The Role of Your HOA Accountant The Money Minders

David Allen Stockman, former director of the U.S. Office of Management and Budget, may have had the federal budget in mind when he said that, "None of us really understands what's going on with all of these numbers." But he might just as easily have been talking about condominium and townhome budgets, as well.

Fortunately, regardless of the nature of your common interest realty association, (which consists of condominium, homeowner or community associations), a certified accountant can help make sense of its vital financial statistics. Karen Sackstein, whose firm Karen P. Sackstein, CPA, works with 245 CIRAs in New Jersey, says that she tries to present financial information to board and association members in easily-digestible form.

"A lot of [board members] don't have a financial background," Sackstein says, "so we try to put it in simple terms, so they can understand it."

The Magic Triangle

The actual role that an accountant will play in overseeing the financial affairs of a particular association can vary considerably, and depends both on the nature of the property and on the level of service provided by its management company. Jules Frankel, of Wilkin and Guttenplan, P.C.—the largest providers of CPA services to CIRAs in New Jersey, and the second largest in the country—describes the relationship between CIRA, management company, and accountant as a "magic triangle."

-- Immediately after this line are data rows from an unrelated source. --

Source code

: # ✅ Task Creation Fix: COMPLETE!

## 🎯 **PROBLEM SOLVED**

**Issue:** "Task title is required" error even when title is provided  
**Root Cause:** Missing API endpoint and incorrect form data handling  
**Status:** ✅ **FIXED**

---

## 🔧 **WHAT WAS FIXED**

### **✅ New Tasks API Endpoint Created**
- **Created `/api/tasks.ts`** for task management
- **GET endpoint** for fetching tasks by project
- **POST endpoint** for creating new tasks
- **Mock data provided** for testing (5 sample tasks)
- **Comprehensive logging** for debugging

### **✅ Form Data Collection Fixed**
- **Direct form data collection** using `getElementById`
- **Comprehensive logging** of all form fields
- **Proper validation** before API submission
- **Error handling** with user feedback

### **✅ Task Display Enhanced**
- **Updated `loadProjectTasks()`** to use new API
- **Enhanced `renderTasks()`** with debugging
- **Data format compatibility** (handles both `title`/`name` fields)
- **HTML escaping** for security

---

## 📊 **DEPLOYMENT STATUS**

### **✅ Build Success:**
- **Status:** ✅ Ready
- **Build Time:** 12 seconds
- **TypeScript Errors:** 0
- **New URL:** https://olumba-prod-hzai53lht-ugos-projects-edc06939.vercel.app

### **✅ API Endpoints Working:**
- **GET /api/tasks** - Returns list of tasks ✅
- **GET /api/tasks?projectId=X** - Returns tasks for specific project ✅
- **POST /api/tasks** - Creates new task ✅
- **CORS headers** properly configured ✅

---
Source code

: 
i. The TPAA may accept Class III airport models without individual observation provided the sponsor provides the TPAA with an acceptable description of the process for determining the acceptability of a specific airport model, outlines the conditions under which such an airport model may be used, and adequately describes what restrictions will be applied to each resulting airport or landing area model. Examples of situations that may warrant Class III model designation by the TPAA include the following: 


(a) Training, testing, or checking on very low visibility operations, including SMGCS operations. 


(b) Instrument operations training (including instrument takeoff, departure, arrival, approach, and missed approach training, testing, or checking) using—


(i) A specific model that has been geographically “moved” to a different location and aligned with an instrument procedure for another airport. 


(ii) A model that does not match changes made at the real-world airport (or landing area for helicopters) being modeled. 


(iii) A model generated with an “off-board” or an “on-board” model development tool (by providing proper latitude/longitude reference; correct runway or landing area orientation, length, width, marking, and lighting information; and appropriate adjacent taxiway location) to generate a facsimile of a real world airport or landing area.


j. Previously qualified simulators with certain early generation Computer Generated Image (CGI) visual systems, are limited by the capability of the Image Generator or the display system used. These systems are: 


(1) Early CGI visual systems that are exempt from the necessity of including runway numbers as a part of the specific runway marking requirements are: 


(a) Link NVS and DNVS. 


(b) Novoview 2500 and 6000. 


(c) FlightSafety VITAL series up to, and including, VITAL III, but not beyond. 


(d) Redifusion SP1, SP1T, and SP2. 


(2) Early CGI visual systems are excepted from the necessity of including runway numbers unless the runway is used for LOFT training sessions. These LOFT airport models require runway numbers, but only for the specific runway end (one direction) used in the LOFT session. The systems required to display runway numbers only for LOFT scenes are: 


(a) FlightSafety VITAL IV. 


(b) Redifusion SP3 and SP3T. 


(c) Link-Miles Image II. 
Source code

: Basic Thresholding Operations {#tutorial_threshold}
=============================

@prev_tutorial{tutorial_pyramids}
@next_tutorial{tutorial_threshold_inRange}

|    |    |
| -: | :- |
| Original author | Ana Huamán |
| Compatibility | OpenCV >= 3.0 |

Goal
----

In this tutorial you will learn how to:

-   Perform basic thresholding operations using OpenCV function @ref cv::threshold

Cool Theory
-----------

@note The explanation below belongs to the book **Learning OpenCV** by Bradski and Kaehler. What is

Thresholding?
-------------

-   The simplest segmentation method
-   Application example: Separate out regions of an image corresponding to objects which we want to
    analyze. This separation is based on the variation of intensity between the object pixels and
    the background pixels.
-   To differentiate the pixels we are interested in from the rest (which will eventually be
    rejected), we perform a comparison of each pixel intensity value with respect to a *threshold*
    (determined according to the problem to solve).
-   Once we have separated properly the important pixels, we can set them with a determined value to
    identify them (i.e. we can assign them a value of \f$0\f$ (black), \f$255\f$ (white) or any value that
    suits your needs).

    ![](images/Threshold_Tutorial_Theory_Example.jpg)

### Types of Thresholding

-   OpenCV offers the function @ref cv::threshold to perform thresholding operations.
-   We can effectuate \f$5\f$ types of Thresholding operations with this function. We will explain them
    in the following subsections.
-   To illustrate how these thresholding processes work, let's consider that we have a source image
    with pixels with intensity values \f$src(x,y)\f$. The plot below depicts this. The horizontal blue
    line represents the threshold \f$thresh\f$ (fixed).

"The board has ultimate responsibility for everything that goes on in an association," Frankel says, while the management company often handles both physical property management and financial management, keeping the association's books and preparing its annual budget for the upcoming fiscal year. Frankel says that accountants are typically called in to perform independent audits of the books kept by management companies—or, in the case of self-managed associations, by their bookkeepers—"And at times, to give input into the budget process when asked or required," as when an association lacks sufficient reserve funds to cover a major repair or replacement project. "Our role is not as substantial as the management company's," Frankel says.